The Omicron variant spreads twice as fast as the highly contagious Delta variant. Gerd Altmann / Pixabay Pixabay License
Dr. Charles Chiu, a geneticist at the UC San Francisco’s Mission Bay Medical Center lab, worked through the night on Nov. 30 with his colleagues, testing a sample from a nasal swab to figure out the genetic sequence of the SARS-CoV-2 coronavirus it contained. The swab came from the nose of a male San Francisco resident who had returned to the city on a flight from South Africa eight days earlier.
The man began to feel the onset of an illness on Thanksgiving Day. Four days later, he got himself tested. After testing positive for COVID, he took the unusual step of alerting the San Francisco Public Health Department.
The reason for his extra vigilance: on Nov. 24, the same day he started feeling under the weather, health authorities in South Africa told the World Health Organization about a new COVID coronavirus “variant,” at the time designated as B.1.1.529.
The man’s nasal swab sample was rushed to Dr. Chiu’s UCSF lab, driven there personally by a top executive of Color, a testing lab on the Peninsula. Chiu and his colleagues pulled an all-nighter to confirm that the sample contained the new variant.
Omicron had arrived in California. And in the United States. The San Francisco traveler was the first detected Omicron case in the country.
On Dec. 6, Los Angeles County confirmed its third case of COVID connected to the Omicron variant, according to the county’s Department of Public Health. But the county, the state’s (and country’s) largest, already has some of California’s toughest COVID health measures in place and—at least by the end of November—was making no plans for new restrictions. As of Dec. 10, state health officials reported a total of 18 Omicron cases throughout the state. But San Diego County officials also reported a new case there, making the total 19.
An outbreak of COVID in the East Bay region of the San Francisco Bay Area saw 12 cases turn up, six of which were confirmed to be the Omicron variant. Of those cases, 11 occurred in employees of Kaiser Permanente Health Center in Oakland. Those cases all appear linked to one individual who traveled to Nigeria.
● ● ● ● ● ● ●
* [To do] In the text on Omicron's arrival in California, which country had the San Francisco resident with the first detected U.S. Omicron case flown back from?

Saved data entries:
● ● ● ● ● ● ●
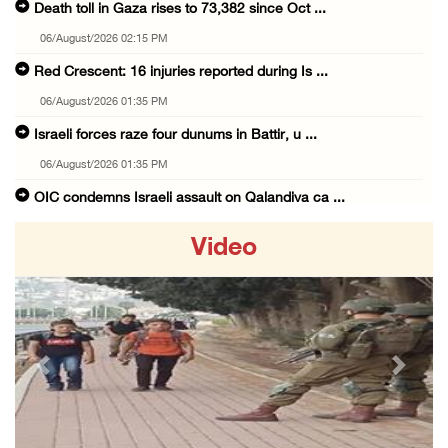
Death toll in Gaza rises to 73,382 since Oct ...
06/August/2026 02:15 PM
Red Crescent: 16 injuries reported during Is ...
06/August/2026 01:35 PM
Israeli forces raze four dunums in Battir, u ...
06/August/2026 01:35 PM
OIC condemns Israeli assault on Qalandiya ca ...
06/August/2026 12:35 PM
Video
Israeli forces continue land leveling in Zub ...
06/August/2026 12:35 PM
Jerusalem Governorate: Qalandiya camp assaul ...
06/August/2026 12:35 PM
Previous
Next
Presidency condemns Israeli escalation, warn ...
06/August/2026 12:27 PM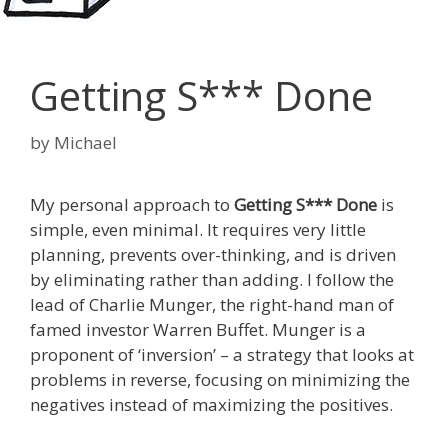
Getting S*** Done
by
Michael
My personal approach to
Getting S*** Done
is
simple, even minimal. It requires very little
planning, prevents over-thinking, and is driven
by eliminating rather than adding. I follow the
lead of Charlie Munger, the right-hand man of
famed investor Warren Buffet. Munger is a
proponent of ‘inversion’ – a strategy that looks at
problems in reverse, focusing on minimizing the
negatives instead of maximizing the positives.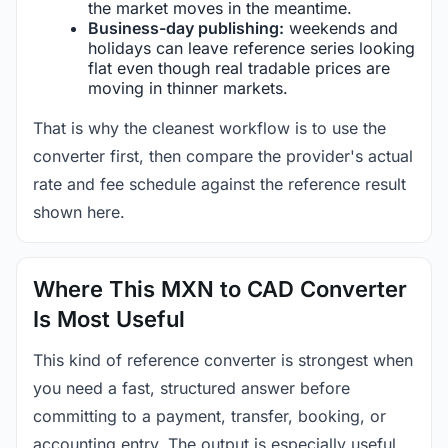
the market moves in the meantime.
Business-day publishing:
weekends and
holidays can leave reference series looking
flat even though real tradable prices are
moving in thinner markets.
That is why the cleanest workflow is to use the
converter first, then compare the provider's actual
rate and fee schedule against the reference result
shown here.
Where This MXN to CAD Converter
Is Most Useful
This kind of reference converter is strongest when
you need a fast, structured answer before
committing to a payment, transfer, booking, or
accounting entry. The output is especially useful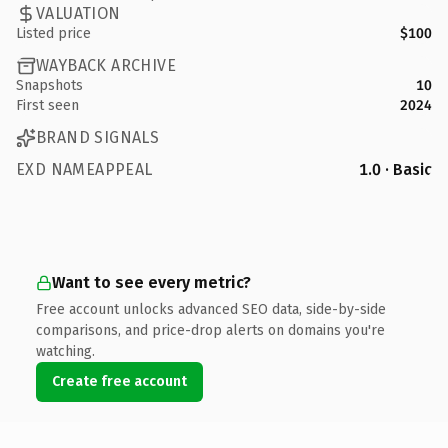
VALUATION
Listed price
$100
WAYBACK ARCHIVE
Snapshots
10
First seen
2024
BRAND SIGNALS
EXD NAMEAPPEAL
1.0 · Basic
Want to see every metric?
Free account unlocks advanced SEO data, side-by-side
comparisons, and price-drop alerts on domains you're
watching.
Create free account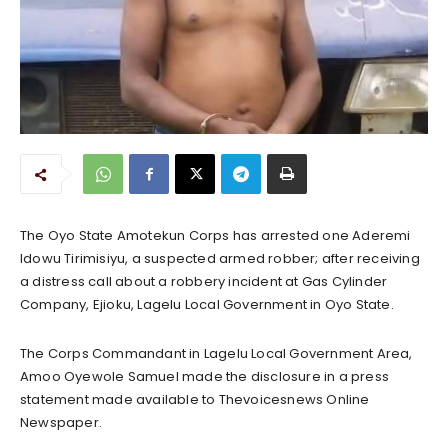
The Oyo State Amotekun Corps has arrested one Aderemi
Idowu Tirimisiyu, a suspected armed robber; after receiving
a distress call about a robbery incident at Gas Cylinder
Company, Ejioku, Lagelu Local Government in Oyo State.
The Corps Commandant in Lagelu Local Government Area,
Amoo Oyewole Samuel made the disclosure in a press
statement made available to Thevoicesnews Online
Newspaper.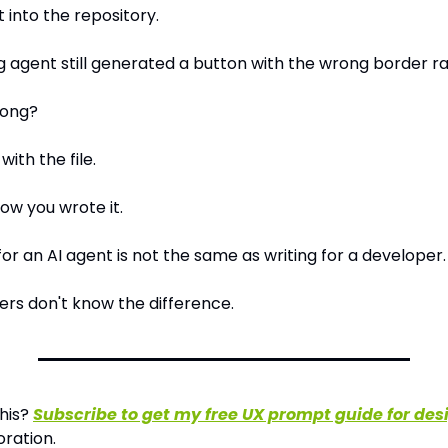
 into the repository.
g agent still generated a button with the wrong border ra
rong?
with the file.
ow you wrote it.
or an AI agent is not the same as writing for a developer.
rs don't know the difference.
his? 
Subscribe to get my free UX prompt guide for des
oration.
● ● ● ● ● ● ●
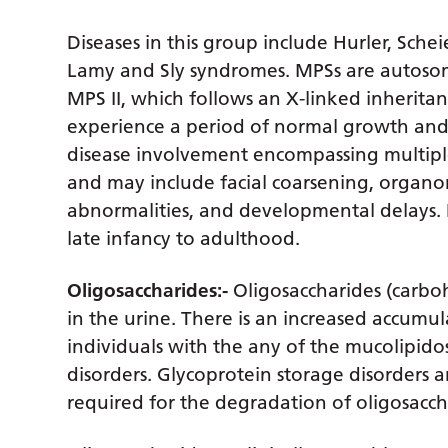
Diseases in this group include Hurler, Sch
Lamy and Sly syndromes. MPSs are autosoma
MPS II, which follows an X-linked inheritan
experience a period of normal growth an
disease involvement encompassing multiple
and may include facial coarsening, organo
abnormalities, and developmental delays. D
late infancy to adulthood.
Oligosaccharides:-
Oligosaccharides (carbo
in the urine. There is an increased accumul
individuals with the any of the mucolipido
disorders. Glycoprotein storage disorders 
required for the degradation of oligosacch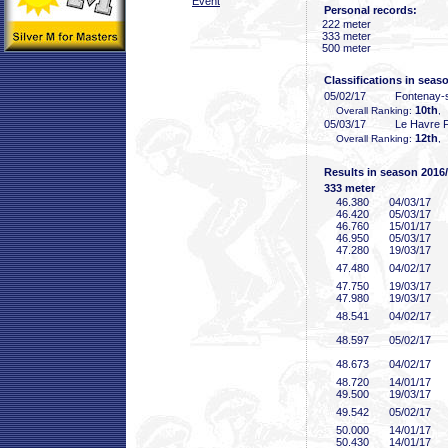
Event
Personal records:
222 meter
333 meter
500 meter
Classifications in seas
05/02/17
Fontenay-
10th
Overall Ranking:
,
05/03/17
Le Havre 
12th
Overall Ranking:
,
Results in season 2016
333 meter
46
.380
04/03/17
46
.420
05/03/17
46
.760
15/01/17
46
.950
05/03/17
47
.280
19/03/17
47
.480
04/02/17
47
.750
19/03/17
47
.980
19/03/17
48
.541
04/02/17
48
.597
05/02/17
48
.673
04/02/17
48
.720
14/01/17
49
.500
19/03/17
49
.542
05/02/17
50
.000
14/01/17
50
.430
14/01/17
● ● ● ● ● ● ●
* [Response area] South Africa.